**APPLY WHAT YOU READ:**
1 – In the passage about Joe Haldeman, what did he fear more than getting shot?
2 – Please list each thing the passage about Joe Haldeman says he did after he was shot.

Joe Haldeman's story
One day Joe Haldeman was riding his bicycle home from a grocery store in his neighborhood in Florida. (I did not quite understand whether his neighborhood was in a "good" or "bad" part of town.) In these most mundane of circumstances (oh, and yay Joe for using a non-polluting form of transportation!) he got shot by a man in a passing car. The car sped away. The shot wounded him in the butt, but the wound wasn't very serious. He managed to bike home, then had his wife take him to the emergency room. The X-ray showed constellations of old schrapnel wounds. The X-ray technicians asked Haldeman: dude, which one is new? They couldn't tell, and neither could he. Thinking the wound wasn't serious, he declined surgery. He was afraid of surgeons more than of getting shot. The ER professionals replied: "dude, you don't know where that bullet is now! It went into your butt, by this time it can be in your brain!"

**RECORDED DATA:**
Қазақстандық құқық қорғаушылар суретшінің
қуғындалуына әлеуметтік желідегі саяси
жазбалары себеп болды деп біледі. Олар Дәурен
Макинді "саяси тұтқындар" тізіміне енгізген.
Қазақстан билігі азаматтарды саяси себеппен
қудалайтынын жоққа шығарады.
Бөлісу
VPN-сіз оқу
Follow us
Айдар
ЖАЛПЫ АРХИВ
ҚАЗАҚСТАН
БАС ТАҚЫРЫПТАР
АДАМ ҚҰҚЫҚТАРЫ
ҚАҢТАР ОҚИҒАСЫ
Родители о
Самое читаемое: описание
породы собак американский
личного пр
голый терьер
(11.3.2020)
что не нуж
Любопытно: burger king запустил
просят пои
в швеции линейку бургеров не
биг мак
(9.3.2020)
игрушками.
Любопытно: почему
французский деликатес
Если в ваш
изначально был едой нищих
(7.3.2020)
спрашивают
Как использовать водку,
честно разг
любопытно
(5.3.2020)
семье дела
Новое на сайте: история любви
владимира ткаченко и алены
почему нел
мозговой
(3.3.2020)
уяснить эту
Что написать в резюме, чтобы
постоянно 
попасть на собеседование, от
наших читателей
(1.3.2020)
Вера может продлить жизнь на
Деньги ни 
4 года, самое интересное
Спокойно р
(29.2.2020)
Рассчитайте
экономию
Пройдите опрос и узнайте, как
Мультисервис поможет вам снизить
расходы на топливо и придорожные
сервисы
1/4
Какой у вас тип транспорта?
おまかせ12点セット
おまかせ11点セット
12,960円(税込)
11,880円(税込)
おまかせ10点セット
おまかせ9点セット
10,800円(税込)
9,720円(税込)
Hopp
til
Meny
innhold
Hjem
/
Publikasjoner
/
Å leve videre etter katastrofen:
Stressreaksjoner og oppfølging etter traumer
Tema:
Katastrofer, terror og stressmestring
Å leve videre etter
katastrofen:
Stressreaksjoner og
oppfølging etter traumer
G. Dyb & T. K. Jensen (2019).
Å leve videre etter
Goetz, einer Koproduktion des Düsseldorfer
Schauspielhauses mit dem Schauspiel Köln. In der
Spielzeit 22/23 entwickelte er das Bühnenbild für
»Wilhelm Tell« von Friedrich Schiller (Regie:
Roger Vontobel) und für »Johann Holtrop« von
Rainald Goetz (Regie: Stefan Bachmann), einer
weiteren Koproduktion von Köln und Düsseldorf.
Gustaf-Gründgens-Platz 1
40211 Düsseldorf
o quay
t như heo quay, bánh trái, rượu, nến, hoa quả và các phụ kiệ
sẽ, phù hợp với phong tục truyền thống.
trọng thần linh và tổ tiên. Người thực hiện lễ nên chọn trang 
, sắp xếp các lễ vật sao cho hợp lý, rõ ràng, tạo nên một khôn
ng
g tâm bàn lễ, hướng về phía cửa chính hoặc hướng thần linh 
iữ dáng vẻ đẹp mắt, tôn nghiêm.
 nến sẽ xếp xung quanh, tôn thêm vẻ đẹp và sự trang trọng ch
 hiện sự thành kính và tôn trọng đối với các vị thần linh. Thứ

**ANSWERS:**
1 – Surgeons.

2 –
- Biked home
- Had his wife take him to the emergency room
- Declined surgery